§ **Selected passage**:

▬▬▬▬▬▬▬▬▬▬

PROOF-Lite not working

Dear experts,

I’m trying to use PROOF-Lite with TSelector, but it doesn’t work.
I have the following class derived from TSelector:

class Analysis : public TSelector
{
   public:
      Analysis(/*argument */);
      ~Analysis();

      /// === TSelector methods
      virtual Int_t   Version() const {return 1;}
      virtual void    Begin(TTree *);
      virtual void    SlaveBegin(TTree *tree);
      virtual void    Init(TTree *tree);
      virtual Bool_t  Notify();
      virtual Bool_t  Process(Long64_t entry);
      virtual void    SetOption(const char *option) { fOption = option; }
      virtual void    SetObject(TObject *obj) { fObject = obj; }
      virtual void    SetInputList(TList *input) {fInput = input;}
      virtual TList  *GetOutputList() const { return fOutput; }
      virtual void    SlaveTerminate();
      virtual void    Terminate();

      TChain *GetChain() { return chain; }

   private:
      TChain *chain; // the loaded chain depends on the arguments passed to the constructor

      TH1D *hist;
};

void Analysis::SlaveBegin(TTree *tree)
{
   hist = new TH1D("hist", "hist", 100, 0, 1);
   fOutput->Add(hist);
}

void Analysis::Init(TTree *tree)
{
   chain = dynamic_cast<TChain *>(tree);
}

Bool_t Analysis::Process(Long64_t entry)
{
   chain->GetTree()->GetEntry(entry);
   /* other code: cuts, etc */
   hist->Fill(chain->GetLeaf("var")->GetValue());
   return true;
}

void MonthlyFluxClass::Terminate()
{
   hist = dynamic_cast<TH1D *>(fOutput->FindObject("hist"));

   TFile output("test.root", "RECREATE");
   hist->Write();
   output.Close();
}

If I process the chain without PROOF, everything works (i.e. hist is filled and saved in test.root)

▬▬▬▬▬▬▬▬▬▬

§ **Problems to solve**:
1. In the PROOF-Lite post, what happens when the chain is processed without PROOF?
2. Copy out the part of the PROOF-Lite post that opens with the words containing "TH1D *hist;" and closes with "void Analysis::Init(TTree *tree)".

▬▬▬▬▬▬▬▬▬▬

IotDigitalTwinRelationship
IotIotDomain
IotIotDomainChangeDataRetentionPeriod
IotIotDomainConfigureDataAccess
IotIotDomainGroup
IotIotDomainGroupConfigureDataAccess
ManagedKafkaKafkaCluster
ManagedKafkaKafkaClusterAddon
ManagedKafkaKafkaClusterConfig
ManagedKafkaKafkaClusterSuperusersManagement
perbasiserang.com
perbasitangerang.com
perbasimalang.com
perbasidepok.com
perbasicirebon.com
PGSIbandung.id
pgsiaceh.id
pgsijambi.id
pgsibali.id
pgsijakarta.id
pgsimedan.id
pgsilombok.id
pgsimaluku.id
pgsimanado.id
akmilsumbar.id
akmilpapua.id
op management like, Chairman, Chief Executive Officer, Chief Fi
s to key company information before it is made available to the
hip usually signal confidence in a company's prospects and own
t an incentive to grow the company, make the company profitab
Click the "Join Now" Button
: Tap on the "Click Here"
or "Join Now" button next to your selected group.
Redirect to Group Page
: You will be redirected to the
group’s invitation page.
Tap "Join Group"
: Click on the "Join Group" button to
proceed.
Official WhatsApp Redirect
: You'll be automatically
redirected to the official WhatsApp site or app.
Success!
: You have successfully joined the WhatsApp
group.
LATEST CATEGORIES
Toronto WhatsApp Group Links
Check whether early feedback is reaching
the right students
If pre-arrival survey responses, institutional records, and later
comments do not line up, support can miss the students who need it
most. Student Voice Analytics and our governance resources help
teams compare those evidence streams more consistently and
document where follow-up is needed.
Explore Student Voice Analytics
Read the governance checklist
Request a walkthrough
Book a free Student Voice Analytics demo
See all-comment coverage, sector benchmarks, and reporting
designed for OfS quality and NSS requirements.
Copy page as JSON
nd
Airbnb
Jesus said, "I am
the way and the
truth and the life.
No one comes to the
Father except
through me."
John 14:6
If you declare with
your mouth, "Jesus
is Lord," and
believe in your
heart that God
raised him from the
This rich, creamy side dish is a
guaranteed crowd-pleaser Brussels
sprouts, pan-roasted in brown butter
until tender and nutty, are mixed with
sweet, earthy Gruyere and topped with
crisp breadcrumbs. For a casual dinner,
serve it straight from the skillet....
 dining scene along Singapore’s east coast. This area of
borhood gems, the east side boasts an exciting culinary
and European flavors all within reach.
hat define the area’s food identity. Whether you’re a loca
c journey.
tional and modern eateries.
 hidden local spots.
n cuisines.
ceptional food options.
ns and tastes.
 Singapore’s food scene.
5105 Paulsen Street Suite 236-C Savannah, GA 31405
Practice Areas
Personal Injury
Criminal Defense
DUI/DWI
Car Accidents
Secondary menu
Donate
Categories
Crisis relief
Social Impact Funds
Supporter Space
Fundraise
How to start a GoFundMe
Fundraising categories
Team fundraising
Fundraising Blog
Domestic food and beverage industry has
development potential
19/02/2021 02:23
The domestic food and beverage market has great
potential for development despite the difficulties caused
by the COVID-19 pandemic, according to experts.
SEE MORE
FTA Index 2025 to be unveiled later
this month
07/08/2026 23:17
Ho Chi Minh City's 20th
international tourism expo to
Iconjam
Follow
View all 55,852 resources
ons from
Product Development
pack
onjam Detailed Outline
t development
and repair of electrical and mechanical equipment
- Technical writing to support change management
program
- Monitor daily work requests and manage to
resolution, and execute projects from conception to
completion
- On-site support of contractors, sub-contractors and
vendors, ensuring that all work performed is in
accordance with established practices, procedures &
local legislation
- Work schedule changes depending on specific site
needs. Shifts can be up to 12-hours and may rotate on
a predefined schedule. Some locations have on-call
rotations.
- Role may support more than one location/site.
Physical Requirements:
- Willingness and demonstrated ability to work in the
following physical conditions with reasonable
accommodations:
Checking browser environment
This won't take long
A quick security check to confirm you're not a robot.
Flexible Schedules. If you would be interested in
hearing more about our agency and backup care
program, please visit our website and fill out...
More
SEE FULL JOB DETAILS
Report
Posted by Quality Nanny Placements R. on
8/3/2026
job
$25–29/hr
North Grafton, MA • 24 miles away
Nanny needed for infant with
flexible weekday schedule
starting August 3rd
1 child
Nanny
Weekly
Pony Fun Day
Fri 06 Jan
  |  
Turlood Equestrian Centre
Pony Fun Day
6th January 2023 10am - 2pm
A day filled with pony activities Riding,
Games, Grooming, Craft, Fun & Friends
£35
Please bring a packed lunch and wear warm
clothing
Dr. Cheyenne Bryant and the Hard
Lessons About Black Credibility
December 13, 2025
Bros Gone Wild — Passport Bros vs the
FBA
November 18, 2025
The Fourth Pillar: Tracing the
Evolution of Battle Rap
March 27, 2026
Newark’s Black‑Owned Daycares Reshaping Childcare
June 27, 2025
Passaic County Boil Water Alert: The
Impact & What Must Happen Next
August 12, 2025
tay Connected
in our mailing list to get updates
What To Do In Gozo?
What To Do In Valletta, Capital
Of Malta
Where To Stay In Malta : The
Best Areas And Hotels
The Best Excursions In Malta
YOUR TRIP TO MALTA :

▬▬▬▬▬▬▬▬▬▬

§ **Results of the exercise**:
1. Everything works: hist is filled and saved in test.root.

2.
TH1D *hist;
};

void Analysis::SlaveBegin(TTree *tree)
{
   hist = new TH1D("hist", "hist", 100, 0, 1);
   fOutput->Add(hist);
}

void Analysis::Init(TTree *tree)